Background: The aim was to develop a simple route to coupling microchip CE (MCE) to surface plasmon resonance (SPR). MCE is a microfluidic technology that utilizes microfabrication techniques to connect interacting fluid reservoirs. Its advantages include rapid analysis (typically seconds), easy integration of multiple analytical steps and parallel operation. SPR detects changes in refractive index within a short distance from the surface of a thin metal film as variations in light intensity reflected from the back of the film and, thus, does not require labeling. There is a great demand for developing hyphenated techniques like MCE-SPR that are fast, sensitive and inexpensive to analyze biological materials.

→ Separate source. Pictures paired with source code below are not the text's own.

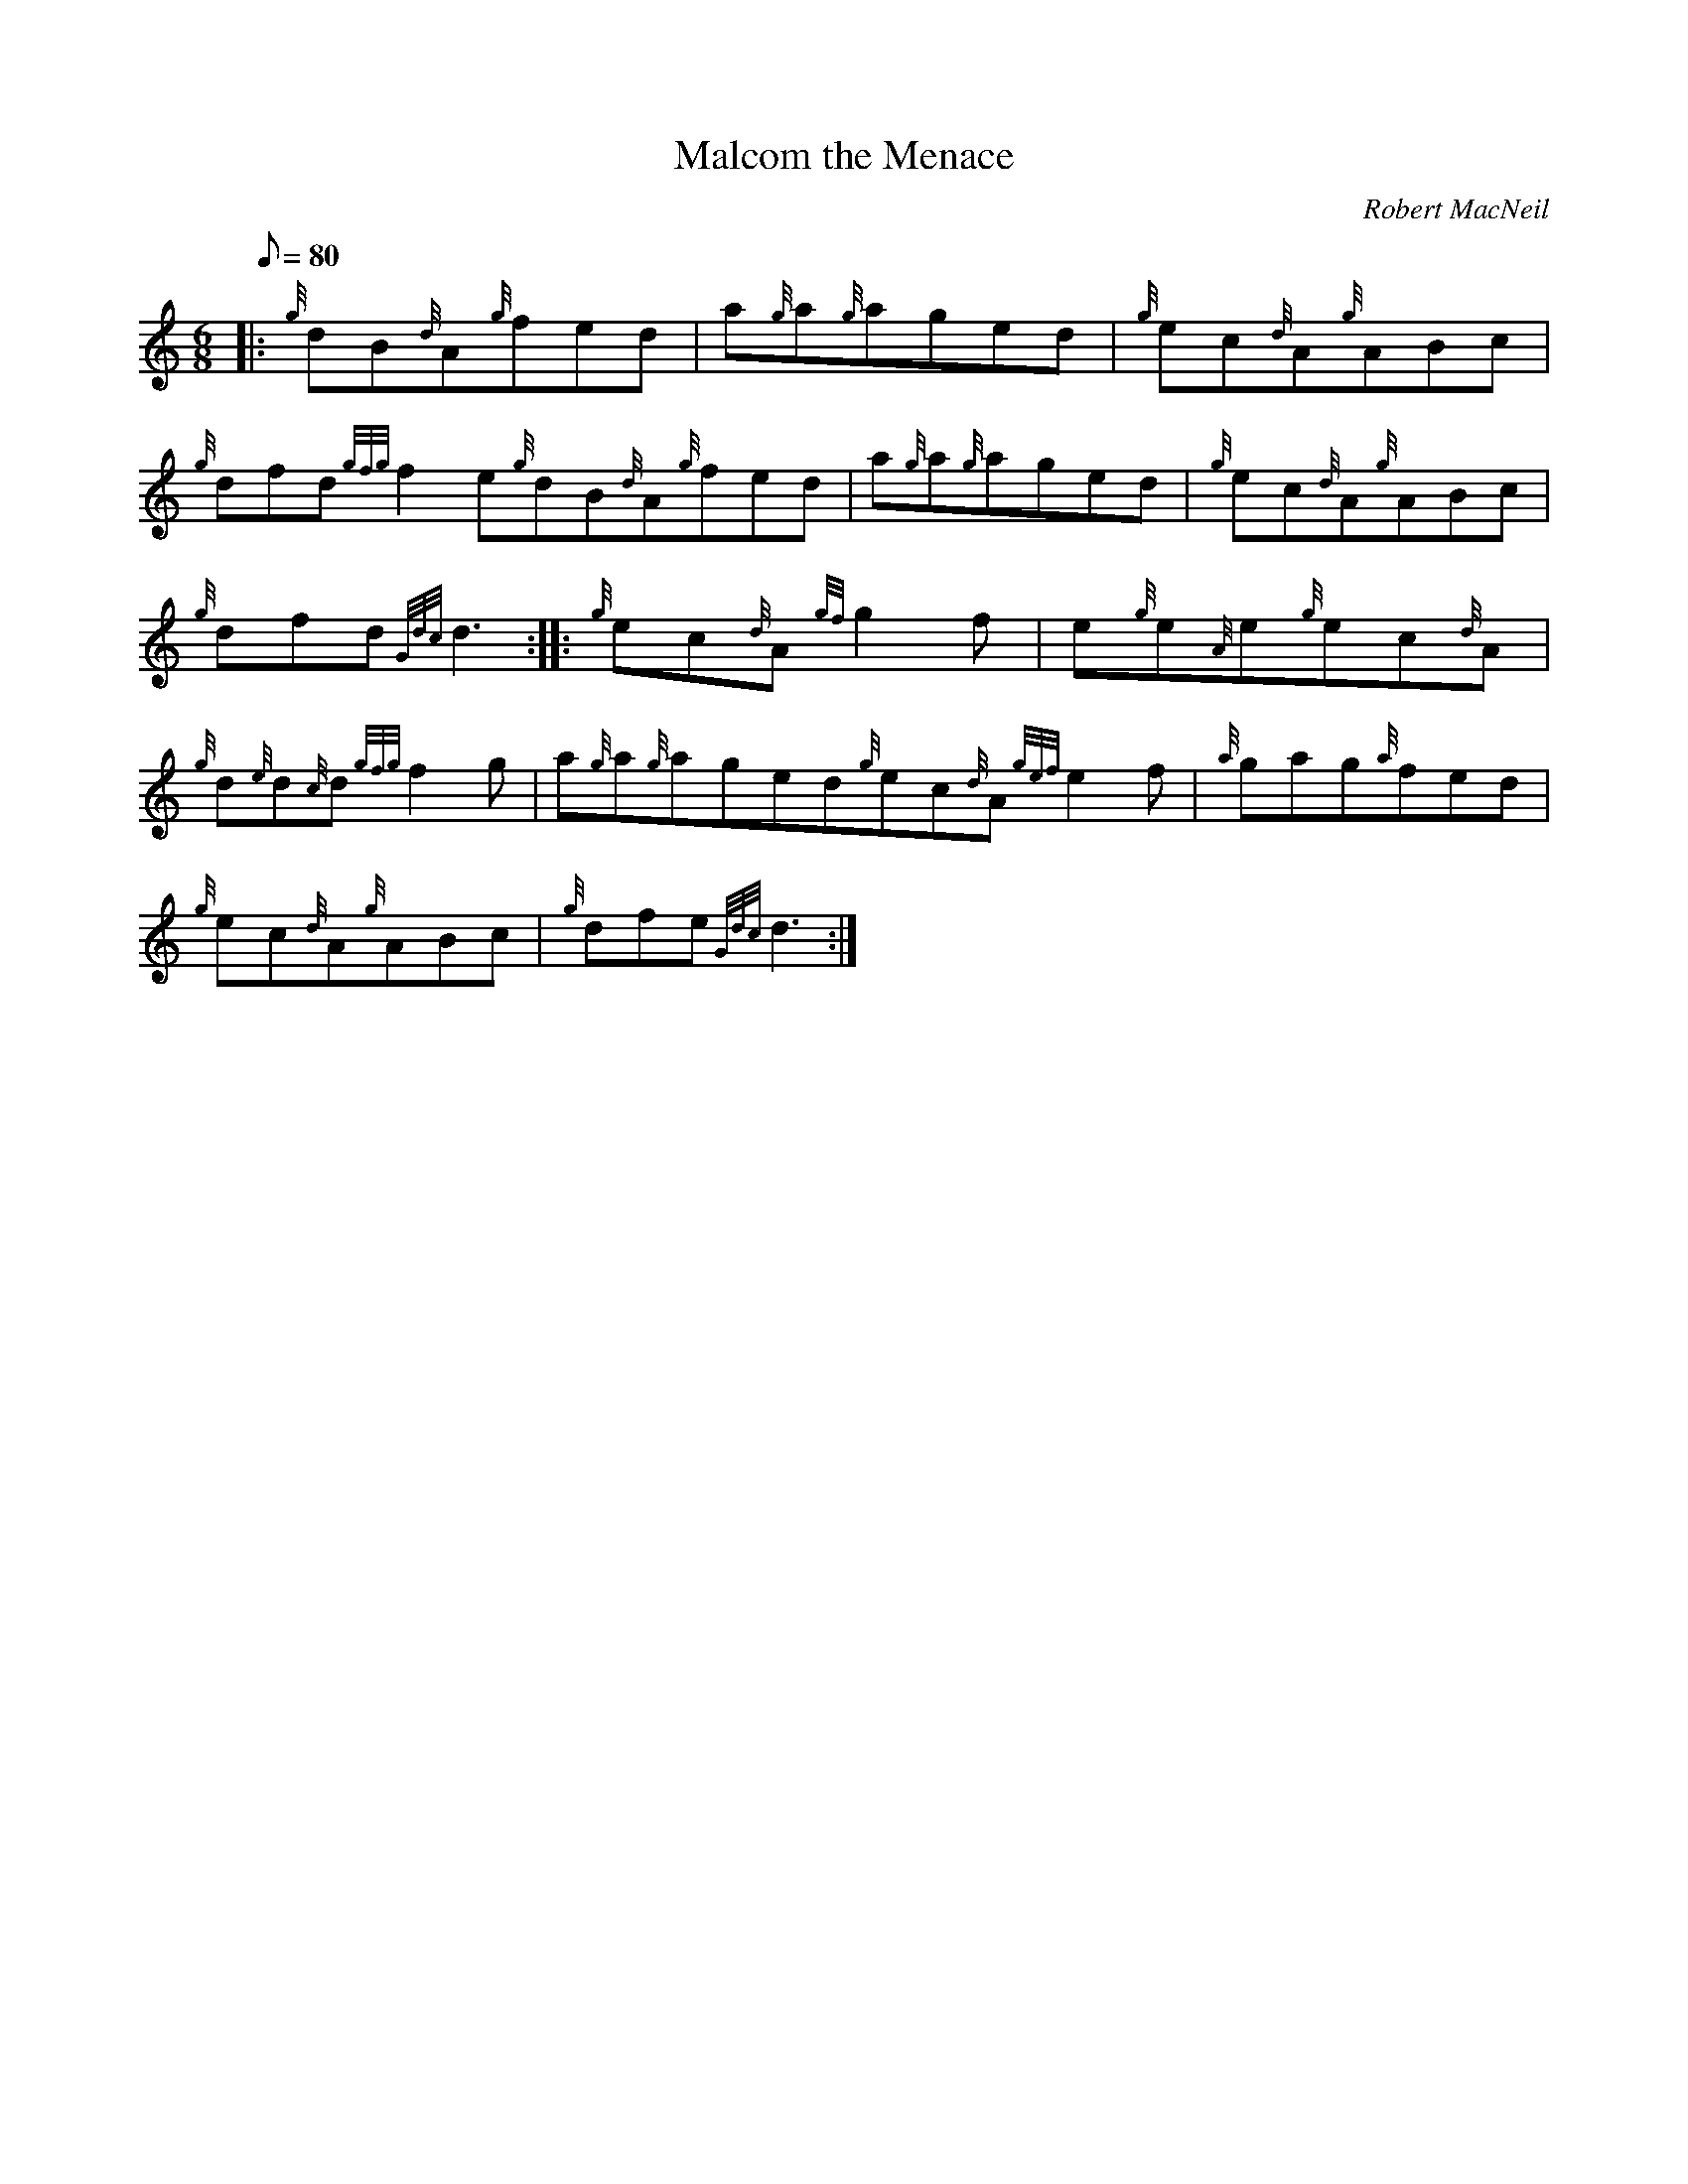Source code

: X: 1
T:Malcom the Menace
M:6/8
L:1/8
Q:80
C:Robert MacNeil
S:Jig
K:HP
|: {g}dB{d}A{g}fed|
a{g}a{g}aged|
{g}ec{d}A{g}ABc|  !
{g}dfd{gfg}f2e{g}dB{d}A{g}fed|
a{g}a{g}aged|
{g}ec{d}A{g}ABc|  !
{g}dfd{Gdc}d3:| |:
{g}ec{d}A{gf}g2f|
e{g}e{A}e{g}ec{d}A|  !
{g}d{e}d{c}d{gfg}f2g|
a{g}a{g}aged{g}ec{d}A{gef}e2f|
{a}gag{a}fed|  !
{g}ec{d}A{g}ABc|
{g}dfe{Gdc}d3:|


Materials & methods: The separation channel and flow cell exist as overlapping regions constructed during the microchip production and buffer solution was delivered mechanically. Such a design has successfully isolated the electrical field inherent in the MCE from the SPR detector. Consequently, the potential interference to the SPR signal (or modulation of the density of surface plasmons at the gold chip) is circumvented.
Results: The limits of detection for bovine serum albumin and sodium fluorescein were determined to be 7.5 µM and 3.1 mM, respectively.
Conclusion: The technique described, herein, has been successfully applied in the separation of two species. The method offers the advantages of a near zero connection dead volume, electrical shielding from the separation voltage and minimization of the mass transfer effect.